4. Scheduling Website Checks
Now, we’ll tie it together in a scheduler that checks the sites at set intervals (e.g., every 5 minutes):
function monitorWebsites() {
websitesToMonitor.forEach(site => checkWebsite(site));
}
// Run immediately, then set interval
monitorWebsites();
setInterval(monitorWebsites, 5 * 60 * 1000);
This will ensure the monitor runs on launch and continues checking every 5 minutes thereafter. You could use setTimeout with recursive logic for more control if desired.
5. Performance, Reliability & Deployment Tips
1. Keep it light: Avoid too many requests—monitor only critical sites.

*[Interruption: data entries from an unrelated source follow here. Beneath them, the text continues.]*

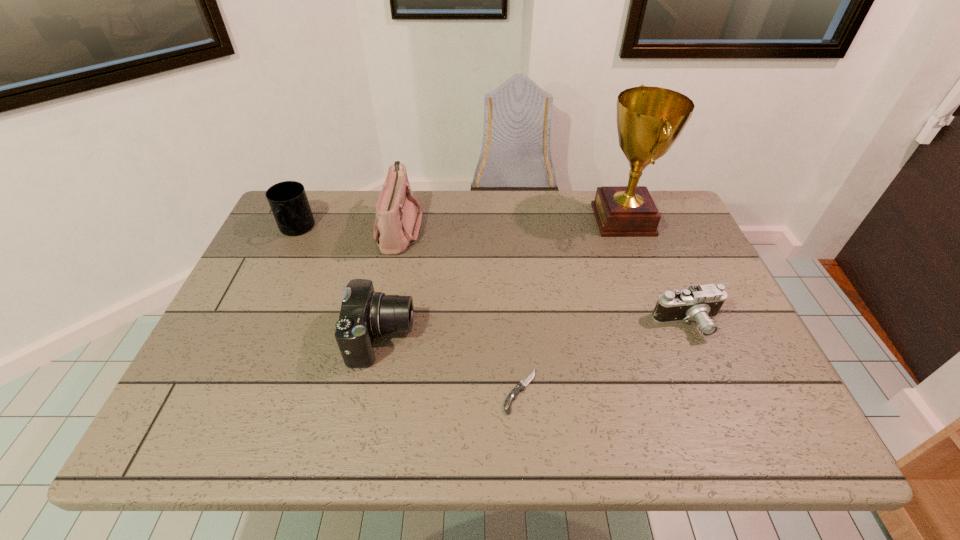
At what (x,y) coordinates should I click in order to perform the action: click on free space between the award and the second shortest object. Please return your answer as a coordinate pair (x, y). Looking at the image, I should click on (656, 272).

The height and width of the screenshot is (540, 960). Find the location of `free point between the fifth shortest object and the left camera`. free point between the fifth shortest object and the left camera is located at coordinates (391, 283).

Identify the location of free spot between the award and the leftmost object. The image size is (960, 540). (460, 225).

This screenshot has height=540, width=960. In order to click on vacant area that lies between the tallest object and the mug in this screenshot , I will do `click(460, 225)`.

Image resolution: width=960 pixels, height=540 pixels. I want to click on free spot between the shorter camera and the mug, so click(492, 277).

Image resolution: width=960 pixels, height=540 pixels. What are the coordinates of `unoccupied position between the award and the shortest object` in the screenshot? It's located at (571, 305).

This screenshot has height=540, width=960. I want to click on vacant area that lies between the mug and the shoulder bag, so click(x=348, y=229).

Locate an element on the screen. The image size is (960, 540). free space between the mug and the second tallest object is located at coordinates (348, 229).

Select which object is the fifth closest to the mug. Please provide its 2D coordinates. Your answer should be formatted as a tuple, i.e. [(x, y)], where the tuple contains the x and y coordinates of a point satisfying the conditions above.

[(699, 303)]

In order to click on object identified as the fourth closest to the pocketknife in this screenshot , I will do [x=649, y=119].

For large-scale use, consider rate limits and performance constraints.
2. Handle false positives: Integrate basic retry logic to avoid alerts from momentary glitches:
async function checkWithRetry(website, retries = 2) {
for (let i = 0; i <= retries; i++) {
try {
await checkWebsite(website);
break;
} catch (e) {
if (i === retries) {
sendDiscordAlert(website, "Multiple failed attempts.");
} else {
await new Promise(res => setTimeout(res, 1000));
}
}
}
}
3. Run it 24/7: Deploy the script on a cloud VM (like AWS EC2, or Railway.app) or a container platform. Use process managers like PM2 to ensure resilience and automatic restarts.
4. Logging: Use a lightweight logging library or logging service integration (e.g., Logtail, Loggly) for visibility into uptime performance.
Conclusion
With just Node.js and a Discord webhook, you can build a practical and extensible website uptime monitor that meets many real-world requirements. It’s a great starting point for more complex monitors—perhaps even adding status dashboards, SMS alerts, or incident tracking in the future. Happy coding and stay online!